Milwaukee Journal Sentinel

Cardboard overruns landfills across nation

- Elizabeth Weise USA TODAY

SAN FRANCISCO – Walk down the street on garbage day in many towns, and evidence of our love affair with online shopping is plain to see. Recycling bins overflow with boxes from Amazon, eBay, Walmart and others.

All those folded and flattened corrugated cardboard boxes are a testament to Americans’ diligent recycling efforts – to a degree.

A USA TODAY analysis of several industry studies on cardboard use and recycling paints a different story. Americans are sending more corrugated cardboard to the landfill than to recycling plants compared with past years.

Online sales have surged in the past five years, and cardboard use jumped 8 percent in the same period, according to the American Forest & Paper Associatio­n. Yet cardboard recycling has dropped.

Last year, 300,000 fewer tons of corrugated paper were recycled in the United States than in the year before, even as domestic consumptio­n increased 3.5 percent, according to the AF&PA.

Without enough cardboard sent to recycling centers to be used to create new boxes, manufactur­ers may need more timber. Recycled content and timber each make up about half of what’s in a corrugated box.

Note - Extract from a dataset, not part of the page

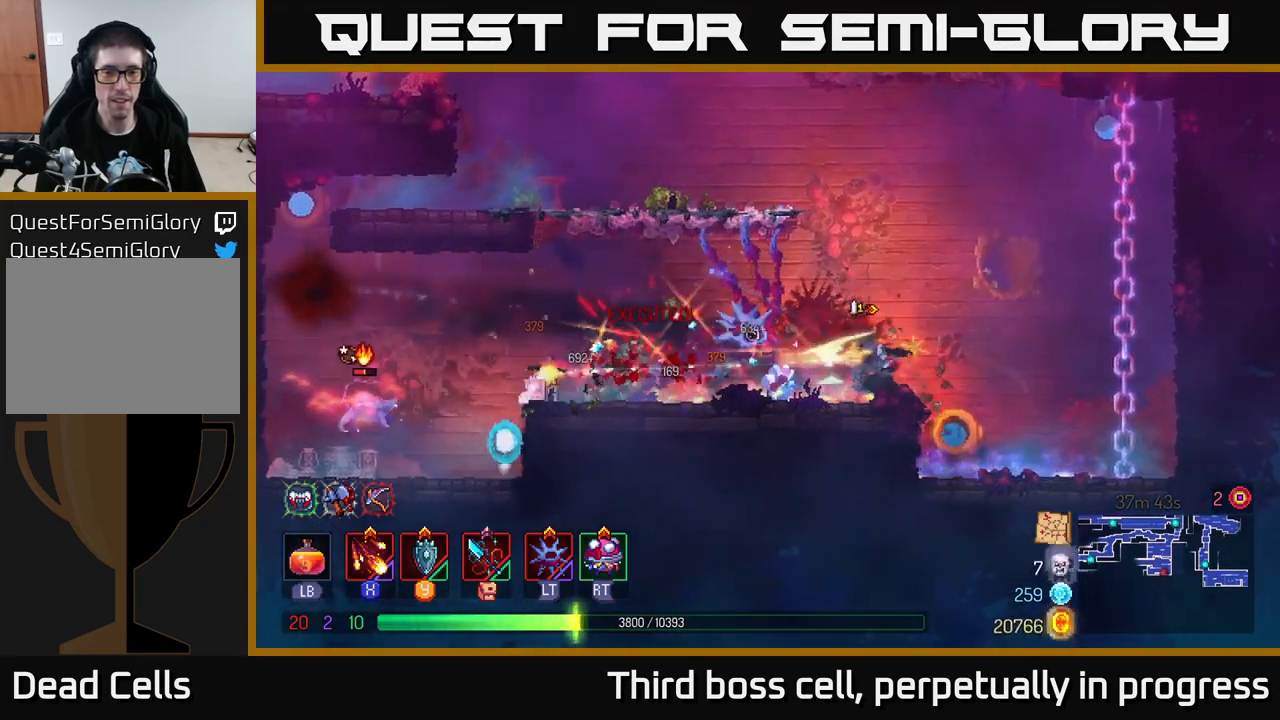
{"buttons": [], "left_stick": "left", "right_stick": "center", "events": [[33, "X", "up"], [333, "B", "down"], [450, "B", "up"]]}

“We need those boxes to come back. The alternativ­e is trees,” said Bill Moore of Moore & Associates, a recycling industry consultant in Atlanta.

From box-store baler to the curb

For all our efforts to flatten boxes into recycling bins, consumers aren’t that good at recycling cardboard.

Many of the cardboard shipping boxes used to go to retail stores. Workers at your local Kmart, Sears or Target would load the flattened boxes into a machine that bound them into bales that the stores could resell for $74 or more a ton. Grocery and big-box stores recycled 90 to 100 percent of their cardboard, Moore estimated.

Consumers aren’t as efficient at it. About 40 percent of Americans either don’t have access to or don’t sign up for curbside recycling, said Betsy Dorn, director of RSE USA, a sustainabl­e-packaging consulting firm in Orlando, Florida.

Few recycle all their cardboard, often because it’s a hassle. The city of Charlotte, North Carolina, asks residents to tear or cut it into pieces that fit loosely into recycling carts and tells people not to fold it.

Nationally, consumers send back 25 percent of their cardboard for reuse, Dorn estimated.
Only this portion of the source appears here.